Unauthorized investment schemes
The company explained that it had become aware of third parties promoting investment opportunities that claim to provide exposure to OpenAI’s equity. These schemes reportedly come in various forms.
- “sales of OpenAI equity
- investments in SPVs that own OpenAI equity
- tokenized interests in OpenAI equity or an SPV holding OpenAI equity
- ‘forward’ contracts and other forms of purported economic interests,” they said
OpenAI clarified that it does not endorse or participate in any of these transactions, which are a violation of our transfer restrictions and may result in the invalidation of the underlying equity.
Legal consequences
Artificial intelligence company further emphasized that unauthorized transfers could breach U.S. securities laws.
“Any transfers may also violate US federal or state securities laws, which impose significant restrictions on transfers of privately offered equity. A buyer or seller may have liability for those violations, and the transfer may be rescinded.”

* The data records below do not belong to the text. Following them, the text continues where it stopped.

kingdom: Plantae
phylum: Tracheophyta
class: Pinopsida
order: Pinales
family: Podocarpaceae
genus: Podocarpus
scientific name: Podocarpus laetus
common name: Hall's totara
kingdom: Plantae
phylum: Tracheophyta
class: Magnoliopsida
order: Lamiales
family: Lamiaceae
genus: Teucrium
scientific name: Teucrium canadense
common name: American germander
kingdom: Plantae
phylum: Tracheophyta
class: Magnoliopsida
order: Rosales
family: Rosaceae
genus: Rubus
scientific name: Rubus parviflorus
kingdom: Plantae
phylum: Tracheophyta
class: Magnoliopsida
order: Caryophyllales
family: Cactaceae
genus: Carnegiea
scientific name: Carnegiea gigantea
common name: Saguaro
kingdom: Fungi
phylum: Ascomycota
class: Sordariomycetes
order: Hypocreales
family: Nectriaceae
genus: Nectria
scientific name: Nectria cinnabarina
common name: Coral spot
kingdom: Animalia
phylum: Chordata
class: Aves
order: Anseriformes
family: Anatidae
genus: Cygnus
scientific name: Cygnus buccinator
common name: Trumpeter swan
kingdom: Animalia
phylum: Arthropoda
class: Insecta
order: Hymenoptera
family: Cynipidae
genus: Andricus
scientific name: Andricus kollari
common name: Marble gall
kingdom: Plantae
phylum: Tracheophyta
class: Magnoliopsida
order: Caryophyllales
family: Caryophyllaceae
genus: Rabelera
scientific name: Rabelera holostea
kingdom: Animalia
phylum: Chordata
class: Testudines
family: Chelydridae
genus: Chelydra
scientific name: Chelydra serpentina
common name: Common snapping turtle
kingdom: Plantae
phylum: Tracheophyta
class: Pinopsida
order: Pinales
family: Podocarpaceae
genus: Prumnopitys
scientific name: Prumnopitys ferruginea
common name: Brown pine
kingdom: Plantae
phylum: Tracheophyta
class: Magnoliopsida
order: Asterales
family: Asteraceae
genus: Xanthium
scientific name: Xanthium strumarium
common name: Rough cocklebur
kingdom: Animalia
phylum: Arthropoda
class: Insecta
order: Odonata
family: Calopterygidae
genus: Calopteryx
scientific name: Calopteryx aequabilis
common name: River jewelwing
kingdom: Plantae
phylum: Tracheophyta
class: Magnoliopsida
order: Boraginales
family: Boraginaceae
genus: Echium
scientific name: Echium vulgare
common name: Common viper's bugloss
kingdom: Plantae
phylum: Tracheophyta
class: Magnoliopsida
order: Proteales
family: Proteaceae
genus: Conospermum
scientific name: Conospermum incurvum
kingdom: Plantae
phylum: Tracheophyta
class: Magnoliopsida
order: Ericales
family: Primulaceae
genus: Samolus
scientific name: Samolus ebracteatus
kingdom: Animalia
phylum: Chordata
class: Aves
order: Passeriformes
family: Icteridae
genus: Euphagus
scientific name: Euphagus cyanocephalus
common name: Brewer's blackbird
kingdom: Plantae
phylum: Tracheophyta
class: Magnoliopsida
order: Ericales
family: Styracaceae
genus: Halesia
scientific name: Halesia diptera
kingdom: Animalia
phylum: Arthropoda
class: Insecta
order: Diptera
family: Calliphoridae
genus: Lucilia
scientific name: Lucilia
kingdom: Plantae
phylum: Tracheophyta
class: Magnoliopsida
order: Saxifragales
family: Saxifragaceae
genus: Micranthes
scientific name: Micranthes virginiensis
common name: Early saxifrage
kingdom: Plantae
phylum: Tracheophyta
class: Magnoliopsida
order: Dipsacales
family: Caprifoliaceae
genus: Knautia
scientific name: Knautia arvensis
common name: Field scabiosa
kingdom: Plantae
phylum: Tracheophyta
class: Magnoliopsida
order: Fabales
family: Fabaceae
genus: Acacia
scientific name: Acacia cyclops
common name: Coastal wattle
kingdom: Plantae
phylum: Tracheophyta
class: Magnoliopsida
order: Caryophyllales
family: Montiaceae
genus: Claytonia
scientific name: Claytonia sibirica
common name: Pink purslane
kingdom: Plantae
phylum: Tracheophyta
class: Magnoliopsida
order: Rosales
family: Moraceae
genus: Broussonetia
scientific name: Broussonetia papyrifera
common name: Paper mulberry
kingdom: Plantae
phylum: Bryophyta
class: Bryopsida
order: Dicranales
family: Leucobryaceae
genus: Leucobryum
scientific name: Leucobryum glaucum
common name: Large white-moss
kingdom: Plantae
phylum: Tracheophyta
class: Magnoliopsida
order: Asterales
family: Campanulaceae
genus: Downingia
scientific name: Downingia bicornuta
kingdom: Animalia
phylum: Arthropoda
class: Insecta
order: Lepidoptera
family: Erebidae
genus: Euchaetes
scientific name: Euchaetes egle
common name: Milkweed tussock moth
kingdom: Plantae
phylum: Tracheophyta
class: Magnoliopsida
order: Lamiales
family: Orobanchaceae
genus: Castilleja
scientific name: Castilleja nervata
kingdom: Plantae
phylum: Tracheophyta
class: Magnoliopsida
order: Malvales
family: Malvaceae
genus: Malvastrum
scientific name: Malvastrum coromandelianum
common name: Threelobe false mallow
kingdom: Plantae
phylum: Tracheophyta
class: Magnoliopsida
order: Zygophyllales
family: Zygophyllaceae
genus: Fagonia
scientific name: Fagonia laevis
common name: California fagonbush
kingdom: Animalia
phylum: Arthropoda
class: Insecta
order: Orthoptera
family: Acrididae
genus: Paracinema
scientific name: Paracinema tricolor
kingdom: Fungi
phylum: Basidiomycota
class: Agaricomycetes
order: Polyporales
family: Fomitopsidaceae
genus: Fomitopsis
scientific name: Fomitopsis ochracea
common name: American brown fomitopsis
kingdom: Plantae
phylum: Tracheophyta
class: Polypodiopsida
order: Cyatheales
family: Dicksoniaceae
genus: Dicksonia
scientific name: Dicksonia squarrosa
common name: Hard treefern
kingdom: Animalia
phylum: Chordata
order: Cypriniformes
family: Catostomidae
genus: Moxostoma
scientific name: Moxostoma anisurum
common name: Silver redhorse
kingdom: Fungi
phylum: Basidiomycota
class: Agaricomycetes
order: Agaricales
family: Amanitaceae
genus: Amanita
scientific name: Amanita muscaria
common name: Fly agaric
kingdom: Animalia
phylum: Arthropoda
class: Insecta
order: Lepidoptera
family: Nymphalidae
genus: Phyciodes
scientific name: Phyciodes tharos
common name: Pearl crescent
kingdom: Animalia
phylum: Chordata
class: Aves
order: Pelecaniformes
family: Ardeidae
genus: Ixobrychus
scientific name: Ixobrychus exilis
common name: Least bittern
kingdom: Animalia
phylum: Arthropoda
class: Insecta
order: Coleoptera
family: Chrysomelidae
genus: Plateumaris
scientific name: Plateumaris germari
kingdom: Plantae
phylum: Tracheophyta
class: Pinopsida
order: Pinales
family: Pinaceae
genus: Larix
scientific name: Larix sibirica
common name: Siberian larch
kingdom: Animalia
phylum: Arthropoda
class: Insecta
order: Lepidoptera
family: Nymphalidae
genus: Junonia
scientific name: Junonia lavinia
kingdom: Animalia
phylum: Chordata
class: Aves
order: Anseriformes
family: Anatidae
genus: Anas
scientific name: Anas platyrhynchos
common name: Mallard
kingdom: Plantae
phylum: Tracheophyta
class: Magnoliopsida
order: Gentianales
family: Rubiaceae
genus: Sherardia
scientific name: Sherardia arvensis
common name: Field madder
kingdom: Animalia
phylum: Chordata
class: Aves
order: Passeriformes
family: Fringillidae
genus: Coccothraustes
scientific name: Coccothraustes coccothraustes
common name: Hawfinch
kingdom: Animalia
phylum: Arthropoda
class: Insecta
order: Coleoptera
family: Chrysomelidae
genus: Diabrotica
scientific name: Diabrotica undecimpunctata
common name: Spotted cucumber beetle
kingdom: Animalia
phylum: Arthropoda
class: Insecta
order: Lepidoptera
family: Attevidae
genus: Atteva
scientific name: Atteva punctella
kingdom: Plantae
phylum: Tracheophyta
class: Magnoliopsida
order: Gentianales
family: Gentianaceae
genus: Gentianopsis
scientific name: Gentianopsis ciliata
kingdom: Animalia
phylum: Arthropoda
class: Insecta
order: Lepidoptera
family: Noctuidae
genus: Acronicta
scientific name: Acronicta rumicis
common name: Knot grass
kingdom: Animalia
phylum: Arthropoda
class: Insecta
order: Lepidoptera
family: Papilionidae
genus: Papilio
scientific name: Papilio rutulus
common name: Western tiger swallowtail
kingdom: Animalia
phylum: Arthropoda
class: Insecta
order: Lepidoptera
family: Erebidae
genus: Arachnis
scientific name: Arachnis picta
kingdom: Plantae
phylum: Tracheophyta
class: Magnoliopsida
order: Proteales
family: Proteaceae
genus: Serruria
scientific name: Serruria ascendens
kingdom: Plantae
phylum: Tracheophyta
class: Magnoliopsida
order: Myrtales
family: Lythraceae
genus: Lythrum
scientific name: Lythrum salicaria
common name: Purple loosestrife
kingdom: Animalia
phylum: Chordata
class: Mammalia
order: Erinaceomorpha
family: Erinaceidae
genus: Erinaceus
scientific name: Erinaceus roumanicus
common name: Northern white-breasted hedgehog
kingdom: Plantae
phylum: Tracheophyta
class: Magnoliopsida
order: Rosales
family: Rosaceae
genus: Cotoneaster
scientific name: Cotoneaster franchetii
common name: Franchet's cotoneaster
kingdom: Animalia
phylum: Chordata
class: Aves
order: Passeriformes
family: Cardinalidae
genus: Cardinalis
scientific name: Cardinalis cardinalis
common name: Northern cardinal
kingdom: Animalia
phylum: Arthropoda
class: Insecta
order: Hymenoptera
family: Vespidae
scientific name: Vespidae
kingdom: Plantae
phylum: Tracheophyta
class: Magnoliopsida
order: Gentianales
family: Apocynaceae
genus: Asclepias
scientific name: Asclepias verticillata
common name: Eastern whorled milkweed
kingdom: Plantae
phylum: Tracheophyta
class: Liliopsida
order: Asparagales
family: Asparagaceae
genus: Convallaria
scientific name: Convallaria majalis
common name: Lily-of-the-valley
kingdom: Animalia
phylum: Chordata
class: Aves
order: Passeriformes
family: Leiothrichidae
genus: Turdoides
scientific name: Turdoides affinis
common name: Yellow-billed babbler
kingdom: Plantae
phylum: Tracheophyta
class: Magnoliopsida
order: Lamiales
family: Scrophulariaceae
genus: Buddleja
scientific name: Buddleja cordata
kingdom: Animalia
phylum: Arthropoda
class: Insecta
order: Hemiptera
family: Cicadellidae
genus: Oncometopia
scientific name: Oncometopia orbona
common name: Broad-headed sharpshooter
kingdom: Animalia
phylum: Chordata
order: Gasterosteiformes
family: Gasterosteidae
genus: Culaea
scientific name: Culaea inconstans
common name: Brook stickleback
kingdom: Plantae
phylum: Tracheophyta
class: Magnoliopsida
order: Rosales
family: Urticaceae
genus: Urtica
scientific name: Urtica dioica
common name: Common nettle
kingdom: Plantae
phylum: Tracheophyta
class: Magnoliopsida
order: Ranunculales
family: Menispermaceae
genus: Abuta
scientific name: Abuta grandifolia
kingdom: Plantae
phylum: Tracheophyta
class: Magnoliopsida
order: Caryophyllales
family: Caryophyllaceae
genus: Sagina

The company advised investors to exercise caution when approached with such offers, noting that such offers could be misleading. The company explained that while not every investment opportunity involving its shares is necessarily fraudulent, many of them are structured in ways that attempt to bypass existing restrictions.
This means that if an investor buys into such schemes, whether directly through a supposed share sale or indirectly through vehicles like SPVs, tokenized products, or contracts, the transaction will not be recognized by OpenAI. As a result, the investor would hold no legitimate stake or financial benefit from the company.
To prevent this, OpenAI stressed that it will strictly enforce its transfer rules against both direct and indirect sales. The implication is that any investor who ignores the warning could risk losing their money entirely, since the equity or exposure they believe they own would carry no legal or economic value.
OpenAI urged the public to report suspicious offers of its equity by contacting the company directly via corp-legal@openai.com
What you should know
OpenAI recently secured $8.3 billion in a funding round that pushed its valuation to $300 billion, effectively surpassing long-standing heavyweight companies like AMD, Coca-Cola, and General Electric, and that deal included a standout $2.8 billion investment from Dragoneer Investment Group, marking one of the largest single-firm bets in modern tech funding
In March 2025, OpenAI locked in a $40 billion funding round led by SoftBank, which elevated its valuation to that same $300 billion figure, nearly double the $157 billion valuation it held in October 2024, bringing its total primary capital raised to nearly $58 billion
The company is now in early-stage discussions to sell employee shares, a move that could lift its valuation further to about $500 billion and make it the most valuable private startup on Earth
OpenAI already ranks among the world’s most valuable unicorns, and at a $300 billion valuation in 2025, stands shoulder to shoulder with other AI-led tech giants and stalwarts of the S&P 500.